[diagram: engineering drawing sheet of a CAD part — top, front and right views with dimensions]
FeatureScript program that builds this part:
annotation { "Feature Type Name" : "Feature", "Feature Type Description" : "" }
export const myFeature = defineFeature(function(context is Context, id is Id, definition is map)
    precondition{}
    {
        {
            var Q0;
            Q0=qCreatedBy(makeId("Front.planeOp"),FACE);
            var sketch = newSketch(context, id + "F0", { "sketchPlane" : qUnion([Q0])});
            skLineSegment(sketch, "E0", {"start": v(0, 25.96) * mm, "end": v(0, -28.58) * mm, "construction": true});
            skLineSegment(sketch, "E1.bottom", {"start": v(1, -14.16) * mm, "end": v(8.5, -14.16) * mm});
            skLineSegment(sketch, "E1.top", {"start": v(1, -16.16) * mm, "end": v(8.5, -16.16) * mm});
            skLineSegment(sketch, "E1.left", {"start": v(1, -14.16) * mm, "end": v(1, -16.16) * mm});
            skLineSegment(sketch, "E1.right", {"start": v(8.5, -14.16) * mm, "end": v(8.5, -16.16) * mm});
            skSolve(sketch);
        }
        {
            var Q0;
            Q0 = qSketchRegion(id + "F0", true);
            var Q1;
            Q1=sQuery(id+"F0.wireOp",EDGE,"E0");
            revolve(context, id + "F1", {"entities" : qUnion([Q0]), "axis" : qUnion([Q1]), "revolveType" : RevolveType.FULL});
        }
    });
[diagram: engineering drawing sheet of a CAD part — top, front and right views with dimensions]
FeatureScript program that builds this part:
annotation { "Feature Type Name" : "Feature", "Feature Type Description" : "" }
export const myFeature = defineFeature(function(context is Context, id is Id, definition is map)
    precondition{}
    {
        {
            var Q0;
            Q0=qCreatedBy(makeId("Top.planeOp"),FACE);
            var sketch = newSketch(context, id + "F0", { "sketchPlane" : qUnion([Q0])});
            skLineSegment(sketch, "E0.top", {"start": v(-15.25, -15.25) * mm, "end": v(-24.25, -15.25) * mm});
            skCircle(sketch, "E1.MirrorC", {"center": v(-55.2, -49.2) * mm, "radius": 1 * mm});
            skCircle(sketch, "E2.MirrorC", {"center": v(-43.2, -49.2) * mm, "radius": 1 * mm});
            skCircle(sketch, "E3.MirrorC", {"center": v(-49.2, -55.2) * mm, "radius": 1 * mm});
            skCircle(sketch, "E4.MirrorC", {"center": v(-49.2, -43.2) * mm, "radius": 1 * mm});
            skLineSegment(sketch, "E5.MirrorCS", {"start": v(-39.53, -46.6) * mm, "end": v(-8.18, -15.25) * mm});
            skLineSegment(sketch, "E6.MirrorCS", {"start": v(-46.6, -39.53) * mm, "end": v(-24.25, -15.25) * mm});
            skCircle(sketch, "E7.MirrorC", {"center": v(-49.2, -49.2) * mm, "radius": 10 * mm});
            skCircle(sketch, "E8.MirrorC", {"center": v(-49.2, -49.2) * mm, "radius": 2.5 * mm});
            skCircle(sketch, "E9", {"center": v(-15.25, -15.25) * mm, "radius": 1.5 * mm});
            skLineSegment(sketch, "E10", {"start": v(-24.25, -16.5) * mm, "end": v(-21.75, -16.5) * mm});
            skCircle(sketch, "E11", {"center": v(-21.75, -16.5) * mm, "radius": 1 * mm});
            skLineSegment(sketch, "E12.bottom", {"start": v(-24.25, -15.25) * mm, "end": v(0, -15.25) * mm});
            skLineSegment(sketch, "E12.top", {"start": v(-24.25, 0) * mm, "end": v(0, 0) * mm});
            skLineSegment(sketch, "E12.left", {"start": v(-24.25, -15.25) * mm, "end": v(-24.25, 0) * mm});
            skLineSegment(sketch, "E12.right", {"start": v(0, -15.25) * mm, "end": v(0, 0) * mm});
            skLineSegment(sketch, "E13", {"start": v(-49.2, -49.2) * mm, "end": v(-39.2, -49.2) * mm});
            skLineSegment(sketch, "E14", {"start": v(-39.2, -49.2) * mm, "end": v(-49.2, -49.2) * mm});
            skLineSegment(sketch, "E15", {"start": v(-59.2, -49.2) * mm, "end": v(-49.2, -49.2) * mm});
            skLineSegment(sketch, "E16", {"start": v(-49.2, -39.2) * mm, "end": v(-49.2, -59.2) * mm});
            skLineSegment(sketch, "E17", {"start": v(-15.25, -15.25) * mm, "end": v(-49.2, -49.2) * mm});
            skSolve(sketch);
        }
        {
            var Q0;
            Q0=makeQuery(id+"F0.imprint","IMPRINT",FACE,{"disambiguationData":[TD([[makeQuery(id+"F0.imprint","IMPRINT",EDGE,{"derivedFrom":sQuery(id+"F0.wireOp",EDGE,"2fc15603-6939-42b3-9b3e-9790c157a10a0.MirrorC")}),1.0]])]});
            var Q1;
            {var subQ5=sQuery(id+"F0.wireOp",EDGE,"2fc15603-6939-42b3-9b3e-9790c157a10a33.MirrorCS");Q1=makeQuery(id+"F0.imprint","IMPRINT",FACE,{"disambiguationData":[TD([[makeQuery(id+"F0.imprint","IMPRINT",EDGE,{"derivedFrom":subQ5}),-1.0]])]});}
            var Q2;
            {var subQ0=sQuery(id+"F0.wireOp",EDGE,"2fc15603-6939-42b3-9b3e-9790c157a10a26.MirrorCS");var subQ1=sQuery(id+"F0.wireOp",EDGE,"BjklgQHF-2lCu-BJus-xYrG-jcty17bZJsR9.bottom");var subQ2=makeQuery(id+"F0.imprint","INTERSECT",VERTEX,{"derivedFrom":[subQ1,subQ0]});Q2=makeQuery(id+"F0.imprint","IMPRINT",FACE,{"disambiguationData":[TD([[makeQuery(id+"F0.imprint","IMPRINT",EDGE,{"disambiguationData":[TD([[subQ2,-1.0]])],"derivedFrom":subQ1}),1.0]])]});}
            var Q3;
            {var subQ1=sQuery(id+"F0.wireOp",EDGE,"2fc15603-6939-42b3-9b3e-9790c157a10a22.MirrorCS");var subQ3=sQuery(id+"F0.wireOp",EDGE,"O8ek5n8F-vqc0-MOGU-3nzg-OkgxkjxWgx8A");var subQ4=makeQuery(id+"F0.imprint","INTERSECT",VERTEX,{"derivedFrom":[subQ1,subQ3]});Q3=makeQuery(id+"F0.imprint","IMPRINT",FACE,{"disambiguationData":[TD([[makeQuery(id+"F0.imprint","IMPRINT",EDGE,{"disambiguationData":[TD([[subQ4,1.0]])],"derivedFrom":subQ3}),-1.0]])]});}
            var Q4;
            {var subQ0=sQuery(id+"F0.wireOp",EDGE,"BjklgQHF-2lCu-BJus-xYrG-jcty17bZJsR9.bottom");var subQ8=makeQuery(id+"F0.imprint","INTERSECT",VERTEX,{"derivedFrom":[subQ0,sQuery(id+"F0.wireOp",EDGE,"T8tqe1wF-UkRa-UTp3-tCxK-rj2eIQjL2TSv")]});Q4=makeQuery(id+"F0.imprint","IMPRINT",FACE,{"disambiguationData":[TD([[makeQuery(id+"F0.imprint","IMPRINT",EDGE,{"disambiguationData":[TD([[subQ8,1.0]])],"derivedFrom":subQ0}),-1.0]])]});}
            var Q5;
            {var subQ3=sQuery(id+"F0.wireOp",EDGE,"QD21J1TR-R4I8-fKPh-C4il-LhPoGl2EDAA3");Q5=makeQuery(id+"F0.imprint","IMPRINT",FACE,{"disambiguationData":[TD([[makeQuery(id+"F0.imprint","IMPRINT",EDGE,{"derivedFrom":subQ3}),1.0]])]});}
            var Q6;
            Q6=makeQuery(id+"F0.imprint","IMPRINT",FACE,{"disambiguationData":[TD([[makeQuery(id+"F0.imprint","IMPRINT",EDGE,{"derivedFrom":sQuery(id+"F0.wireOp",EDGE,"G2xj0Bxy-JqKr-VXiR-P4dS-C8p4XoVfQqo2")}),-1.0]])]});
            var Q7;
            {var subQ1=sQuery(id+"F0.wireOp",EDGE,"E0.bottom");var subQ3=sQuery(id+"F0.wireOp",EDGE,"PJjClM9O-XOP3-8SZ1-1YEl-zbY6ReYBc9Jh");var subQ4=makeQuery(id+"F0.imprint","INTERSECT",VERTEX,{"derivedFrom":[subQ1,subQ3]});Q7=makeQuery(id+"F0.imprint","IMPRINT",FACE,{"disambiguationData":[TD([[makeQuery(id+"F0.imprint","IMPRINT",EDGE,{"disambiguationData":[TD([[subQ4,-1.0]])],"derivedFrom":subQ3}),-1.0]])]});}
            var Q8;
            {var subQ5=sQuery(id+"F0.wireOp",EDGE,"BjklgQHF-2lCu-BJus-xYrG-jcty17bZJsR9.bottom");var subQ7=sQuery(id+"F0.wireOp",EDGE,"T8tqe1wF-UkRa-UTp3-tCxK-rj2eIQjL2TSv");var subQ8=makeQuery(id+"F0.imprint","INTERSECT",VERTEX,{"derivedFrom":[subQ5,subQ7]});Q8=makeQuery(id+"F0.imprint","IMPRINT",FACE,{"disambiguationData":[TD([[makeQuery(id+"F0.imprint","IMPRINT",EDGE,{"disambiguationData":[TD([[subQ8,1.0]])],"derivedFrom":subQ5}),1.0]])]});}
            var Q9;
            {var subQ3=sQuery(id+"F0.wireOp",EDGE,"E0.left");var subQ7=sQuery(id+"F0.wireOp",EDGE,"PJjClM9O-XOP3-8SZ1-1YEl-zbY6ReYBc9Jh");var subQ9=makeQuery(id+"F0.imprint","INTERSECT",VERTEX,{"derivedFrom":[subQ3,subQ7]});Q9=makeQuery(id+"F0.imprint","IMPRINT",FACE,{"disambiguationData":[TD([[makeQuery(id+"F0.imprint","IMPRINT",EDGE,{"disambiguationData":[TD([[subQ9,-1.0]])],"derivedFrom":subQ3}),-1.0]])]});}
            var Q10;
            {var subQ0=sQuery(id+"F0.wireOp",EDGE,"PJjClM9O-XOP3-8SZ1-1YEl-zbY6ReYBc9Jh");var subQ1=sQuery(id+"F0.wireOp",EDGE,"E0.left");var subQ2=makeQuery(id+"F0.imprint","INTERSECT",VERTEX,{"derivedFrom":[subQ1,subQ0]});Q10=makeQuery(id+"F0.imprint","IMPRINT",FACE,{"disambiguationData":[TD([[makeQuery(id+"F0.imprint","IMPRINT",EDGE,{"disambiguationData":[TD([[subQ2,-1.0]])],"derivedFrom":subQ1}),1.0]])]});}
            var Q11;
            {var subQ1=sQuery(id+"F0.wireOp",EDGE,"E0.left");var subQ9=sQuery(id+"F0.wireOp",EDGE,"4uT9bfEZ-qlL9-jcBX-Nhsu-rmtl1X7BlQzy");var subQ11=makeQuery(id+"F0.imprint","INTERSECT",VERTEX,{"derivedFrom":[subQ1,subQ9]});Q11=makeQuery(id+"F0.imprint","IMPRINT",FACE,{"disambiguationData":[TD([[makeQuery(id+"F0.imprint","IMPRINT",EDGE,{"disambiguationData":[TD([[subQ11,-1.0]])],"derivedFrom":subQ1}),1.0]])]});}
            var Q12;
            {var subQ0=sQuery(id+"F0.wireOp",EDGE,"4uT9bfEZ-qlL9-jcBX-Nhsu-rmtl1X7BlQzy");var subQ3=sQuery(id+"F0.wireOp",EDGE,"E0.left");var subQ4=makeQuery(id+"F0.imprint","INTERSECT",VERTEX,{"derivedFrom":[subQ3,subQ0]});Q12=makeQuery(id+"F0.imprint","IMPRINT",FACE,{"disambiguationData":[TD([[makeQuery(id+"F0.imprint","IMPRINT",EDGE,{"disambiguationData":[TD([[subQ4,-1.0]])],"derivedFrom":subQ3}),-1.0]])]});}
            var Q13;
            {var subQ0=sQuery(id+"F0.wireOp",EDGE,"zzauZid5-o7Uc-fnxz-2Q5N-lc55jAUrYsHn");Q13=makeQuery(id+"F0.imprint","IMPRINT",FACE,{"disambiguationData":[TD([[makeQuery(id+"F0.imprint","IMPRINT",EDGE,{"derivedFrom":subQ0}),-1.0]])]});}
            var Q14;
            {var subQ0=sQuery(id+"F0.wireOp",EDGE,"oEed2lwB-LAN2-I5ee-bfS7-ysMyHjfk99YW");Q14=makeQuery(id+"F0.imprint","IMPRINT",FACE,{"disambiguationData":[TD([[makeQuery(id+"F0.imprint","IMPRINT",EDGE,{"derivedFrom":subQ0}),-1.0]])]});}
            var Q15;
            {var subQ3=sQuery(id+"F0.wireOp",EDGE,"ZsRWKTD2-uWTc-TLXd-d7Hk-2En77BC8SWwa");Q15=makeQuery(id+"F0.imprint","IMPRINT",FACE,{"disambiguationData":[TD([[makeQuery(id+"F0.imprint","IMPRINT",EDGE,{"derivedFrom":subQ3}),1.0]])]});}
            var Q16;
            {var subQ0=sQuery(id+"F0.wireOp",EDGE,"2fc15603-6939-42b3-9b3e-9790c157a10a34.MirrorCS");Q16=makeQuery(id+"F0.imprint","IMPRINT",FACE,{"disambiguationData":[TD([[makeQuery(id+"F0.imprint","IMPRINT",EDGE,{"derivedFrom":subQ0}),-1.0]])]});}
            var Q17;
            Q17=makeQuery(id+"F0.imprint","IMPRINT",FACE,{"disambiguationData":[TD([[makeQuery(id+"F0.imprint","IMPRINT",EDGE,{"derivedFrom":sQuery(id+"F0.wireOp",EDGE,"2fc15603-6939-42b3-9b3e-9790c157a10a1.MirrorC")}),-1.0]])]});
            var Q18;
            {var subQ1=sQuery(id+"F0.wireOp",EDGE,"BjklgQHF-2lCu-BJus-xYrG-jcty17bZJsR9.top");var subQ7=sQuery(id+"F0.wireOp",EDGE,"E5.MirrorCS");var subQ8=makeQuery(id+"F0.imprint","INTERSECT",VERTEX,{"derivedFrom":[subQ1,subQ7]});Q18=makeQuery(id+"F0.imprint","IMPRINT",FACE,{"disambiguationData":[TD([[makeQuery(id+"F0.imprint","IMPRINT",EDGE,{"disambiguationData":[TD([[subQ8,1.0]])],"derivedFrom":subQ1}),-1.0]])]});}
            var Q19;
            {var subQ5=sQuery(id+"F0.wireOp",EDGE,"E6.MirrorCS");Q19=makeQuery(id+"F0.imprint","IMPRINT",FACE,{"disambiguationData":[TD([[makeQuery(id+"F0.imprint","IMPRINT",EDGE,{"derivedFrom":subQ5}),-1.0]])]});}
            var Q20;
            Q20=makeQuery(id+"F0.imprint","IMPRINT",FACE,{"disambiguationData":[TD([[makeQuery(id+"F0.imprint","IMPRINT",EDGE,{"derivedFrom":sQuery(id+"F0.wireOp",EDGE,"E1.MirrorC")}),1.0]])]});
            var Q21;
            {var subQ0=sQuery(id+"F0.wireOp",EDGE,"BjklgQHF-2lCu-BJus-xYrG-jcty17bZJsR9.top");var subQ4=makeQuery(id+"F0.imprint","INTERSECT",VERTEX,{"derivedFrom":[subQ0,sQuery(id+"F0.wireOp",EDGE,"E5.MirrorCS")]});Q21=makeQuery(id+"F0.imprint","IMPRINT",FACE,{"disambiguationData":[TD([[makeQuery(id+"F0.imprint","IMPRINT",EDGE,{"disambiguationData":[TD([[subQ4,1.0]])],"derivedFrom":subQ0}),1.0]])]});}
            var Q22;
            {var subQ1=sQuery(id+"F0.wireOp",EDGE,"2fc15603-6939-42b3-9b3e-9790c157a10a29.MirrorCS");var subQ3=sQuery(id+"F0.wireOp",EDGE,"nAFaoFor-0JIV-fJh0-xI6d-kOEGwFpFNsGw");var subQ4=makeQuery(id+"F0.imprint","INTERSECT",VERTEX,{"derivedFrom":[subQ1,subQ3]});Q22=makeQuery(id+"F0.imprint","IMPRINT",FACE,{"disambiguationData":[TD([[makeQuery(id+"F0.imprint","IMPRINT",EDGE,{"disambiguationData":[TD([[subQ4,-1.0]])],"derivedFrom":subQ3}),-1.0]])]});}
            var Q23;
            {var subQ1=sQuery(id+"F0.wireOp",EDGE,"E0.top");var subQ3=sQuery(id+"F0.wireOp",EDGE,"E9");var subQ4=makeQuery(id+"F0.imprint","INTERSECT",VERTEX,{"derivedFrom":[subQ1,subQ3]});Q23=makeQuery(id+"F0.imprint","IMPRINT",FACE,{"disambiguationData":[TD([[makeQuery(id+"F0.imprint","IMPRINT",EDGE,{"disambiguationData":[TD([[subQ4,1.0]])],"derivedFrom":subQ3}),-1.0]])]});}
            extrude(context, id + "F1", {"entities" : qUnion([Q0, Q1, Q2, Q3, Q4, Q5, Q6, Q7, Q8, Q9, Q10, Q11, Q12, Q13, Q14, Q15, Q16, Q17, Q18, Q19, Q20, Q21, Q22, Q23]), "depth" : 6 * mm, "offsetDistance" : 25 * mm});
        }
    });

*Task prompt*.
Report each line of the data above that contains the word "radius", copying every such line in full.

*The output*.
            skCircle(sketch, "E1.MirrorC", {"center": v(-55.2, -49.2) * mm, "radius": 1 * mm});
            skCircle(sketch, "E2.MirrorC", {"center": v(-43.2, -49.2) * mm, "radius": 1 * mm});
            skCircle(sketch, "E3.MirrorC", {"center": v(-49.2, -55.2) * mm, "radius": 1 * mm});
            skCircle(sketch, "E4.MirrorC", {"center": v(-49.2, -43.2) * mm, "radius": 1 * mm});
            skCircle(sketch, "E7.MirrorC", {"center": v(-49.2, -49.2) * mm, "radius": 10 * mm});
            skCircle(sketch, "E8.MirrorC", {"center": v(-49.2, -49.2) * mm, "radius": 2.5 * mm});
            skCircle(sketch, "E9", {"center": v(-15.25, -15.25) * mm, "radius": 1.5 * mm});
            skCircle(sketch, "E11", {"center": v(-21.75, -16.5) * mm, "radius": 1 * mm});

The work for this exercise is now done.